Written tasks:
**1)** Using the splot example on anger word usage, answer each question:
(a) Into how many segments is each text split?
(b) Which argument is used to zoom in, or restrict the range?
(c) What color code is given to the Hitler and Rodger texts?
**2)** What does the splot example on anger word usage say? Sum it up in two sentences.

Excerpt:
◇ ◇ ◇
This example tweaks a few results to prepare them for publication or whatever, using the dataset from a project comparing autobiographies: osf.io/vwq9p.
Built with R 4.3.1
Setting up
First, be sure splot is loaded:
Then load in the data and attach it (can take a little while):
Anger Word Usage
Texts are split into 100 segments each (the index
variable), and are identified by author (the name
variable).
To look at a particular category across segments of text, we can just
plot the category against index
, with name
in
the by
position:
splot(anger ~ index * name)
Quite messy, and the legend is not drawn automatically when there are
so many levels of by
.
We could add an arranged legend, and get rid of points to clean things up a bit:
# lpos positions, ncol changes the number of columns, and
# cex['leg'] changes the font size of the legend.
splot(anger ~ index * name, lpos = "top", ncol = 4, cex = c(leg = .8), points = FALSE)
With this many levels of by
, the legend isn’t very useful,
so we might just keep it off.
We’re also interested in non-linear trends over the course of each
text, so we’ll switch to loess lines, and we’ll use myl
to
zoom in (restrict the range) a bit:
Prettier at least, but still not very informative.
This project was mostly interested in the Rodger text—how it relates to the Hitler text, and how both of those relate to other autobiographies. As such, it would be nice to know which lines are the Rodger and Hitler texts, and which are (in this case) the highest comparison texts.
To do this, we’ll first have to set up line types and colors outside of splot:
ns <- unique(data$name)
nl <- length(ns)
disp <- data.frame(name = ns, lty = rep_len(1:9, nl))
disp$col <- ifelse(grepl("Hit|Rod", disp$name), "#880101", "#aaaaaa")
disp$lty[grepl("Hit|Rod", disp$name)] <- 1:2
# now we have an object with names associated with line types (lty) and colors (col):
disp[1:10, ]
#> name lty col
#> 1 Henry Adams 1 #aaaaaa
#> 2 Elizabeth von Arnim 2 #aaaaaa
#> 3 Margot Asquith 3 #aaaaaa
#> 4 Clifford Beers 4 #aaaaaa
#> 5 Annie Besant 5 #aaaaaa
#> 6 George Airy 6 #aaaaaa
#> 7 Black Hawk 7 #aaaaaa
#> 8 William Cody 8 #aaaaaa
#> 9 Henry Coke 9 #aaaaaa
#> 10 Joseph Conrad 1 #aaaaaa
Now within splot (using the add
argument), we can always
mark the Rodger and Hitler text, and dynamically display a set of
comparison texts.
◇ ◇ ◇
Extracted information:

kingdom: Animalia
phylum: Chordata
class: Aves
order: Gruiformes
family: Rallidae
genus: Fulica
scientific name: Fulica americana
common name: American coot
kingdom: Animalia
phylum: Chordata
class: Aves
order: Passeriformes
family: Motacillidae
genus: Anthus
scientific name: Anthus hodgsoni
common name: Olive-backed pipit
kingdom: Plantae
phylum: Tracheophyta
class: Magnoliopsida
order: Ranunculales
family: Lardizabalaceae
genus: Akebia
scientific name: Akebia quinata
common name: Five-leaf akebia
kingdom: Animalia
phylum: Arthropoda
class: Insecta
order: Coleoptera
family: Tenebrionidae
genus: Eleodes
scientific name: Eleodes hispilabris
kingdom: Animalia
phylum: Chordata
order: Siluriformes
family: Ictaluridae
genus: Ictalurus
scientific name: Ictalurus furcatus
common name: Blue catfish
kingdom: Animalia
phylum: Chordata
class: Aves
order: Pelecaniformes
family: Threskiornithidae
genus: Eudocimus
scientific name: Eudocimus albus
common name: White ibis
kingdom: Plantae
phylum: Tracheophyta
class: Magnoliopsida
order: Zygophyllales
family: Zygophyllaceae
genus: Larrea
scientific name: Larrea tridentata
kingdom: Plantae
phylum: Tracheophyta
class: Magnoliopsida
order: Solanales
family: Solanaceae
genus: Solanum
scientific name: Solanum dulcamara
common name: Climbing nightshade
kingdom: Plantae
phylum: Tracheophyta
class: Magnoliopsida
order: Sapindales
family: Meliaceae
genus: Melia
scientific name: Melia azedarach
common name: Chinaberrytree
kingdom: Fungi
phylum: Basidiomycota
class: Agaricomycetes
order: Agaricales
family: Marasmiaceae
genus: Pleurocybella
◇ ◇ ◇
Solutions to the tasks:
**1)**
(a) 100
(b) myl
(c) #880101

**2)** The page uses splot to plot anger word usage across the 100 segments of each autobiography, then arranges the legend, drops points, switches to loess lines and zooms in to clean up the plot. Because the project was mostly interested in the Rodger text and how it relates to the Hitler text and other autobiographies, it sets up line types and colors outside of splot so those two texts can be marked and comparison texts displayed.